▸ **Problem statement**
In the records below, find each line with the word "scroll" and copy it.

▸ **Supplied records**
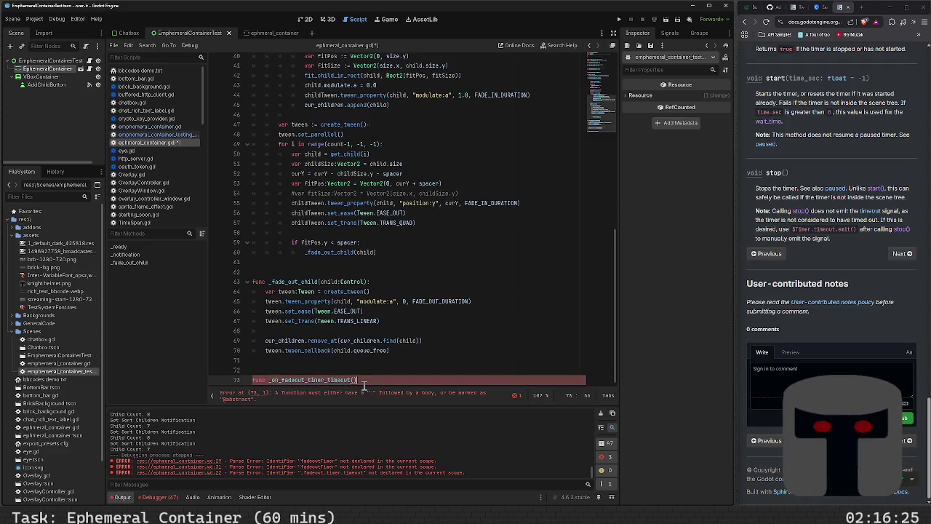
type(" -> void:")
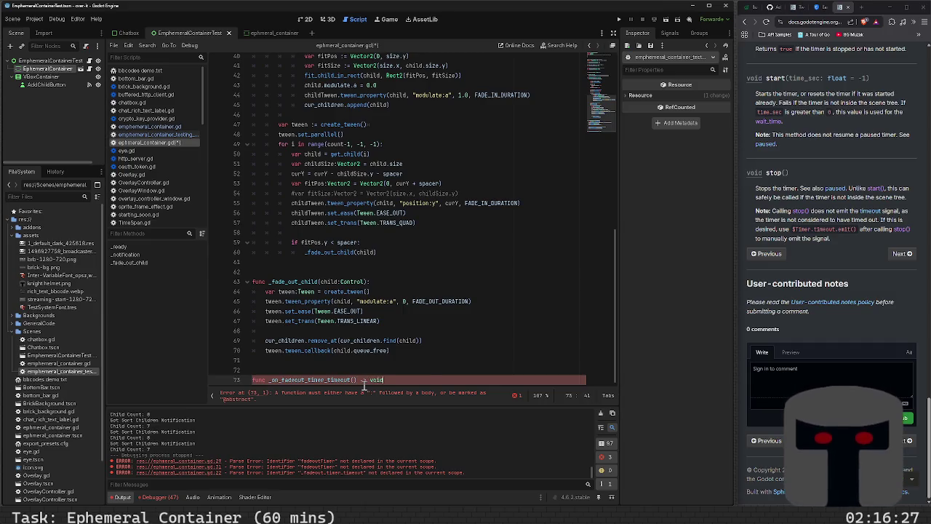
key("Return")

==

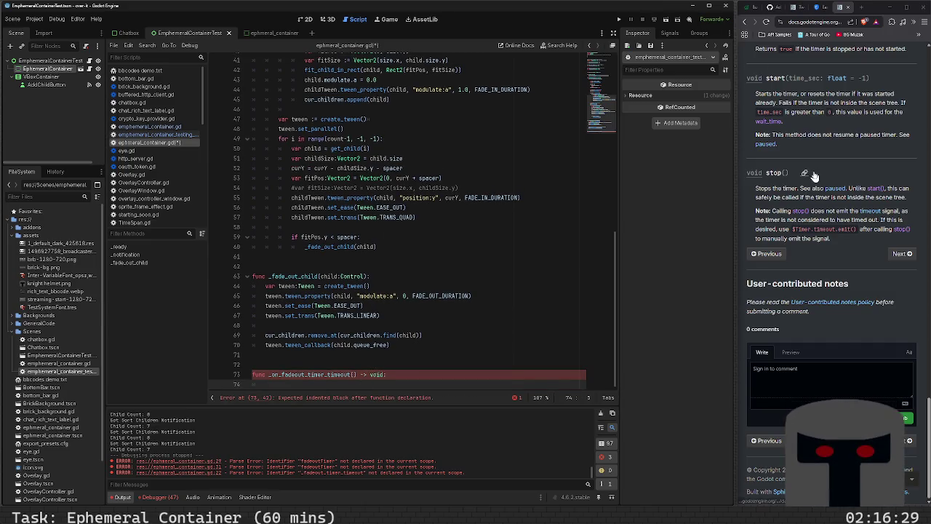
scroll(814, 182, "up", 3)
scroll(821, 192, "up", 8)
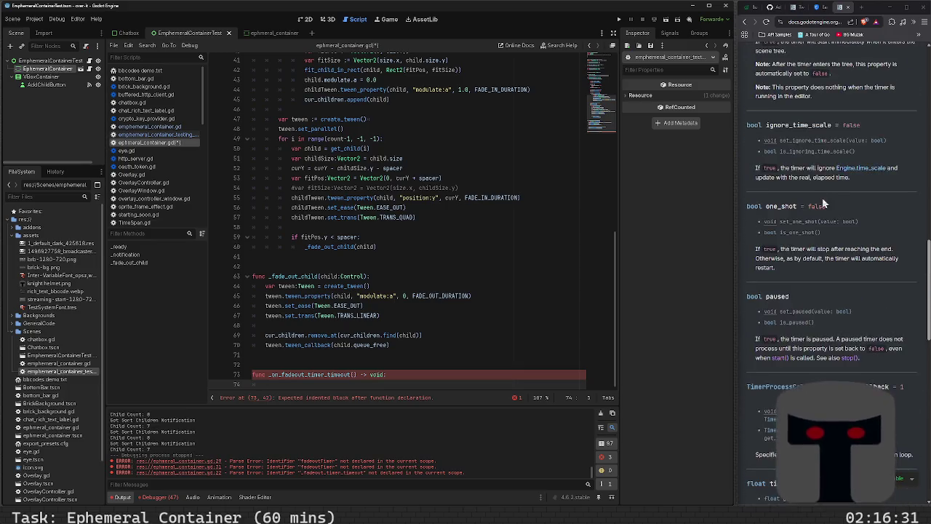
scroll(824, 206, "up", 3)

▸ **Exercise response**
scroll(814, 182, "up", 3)
scroll(821, 192, "up", 8)
scroll(824, 206, "up", 3)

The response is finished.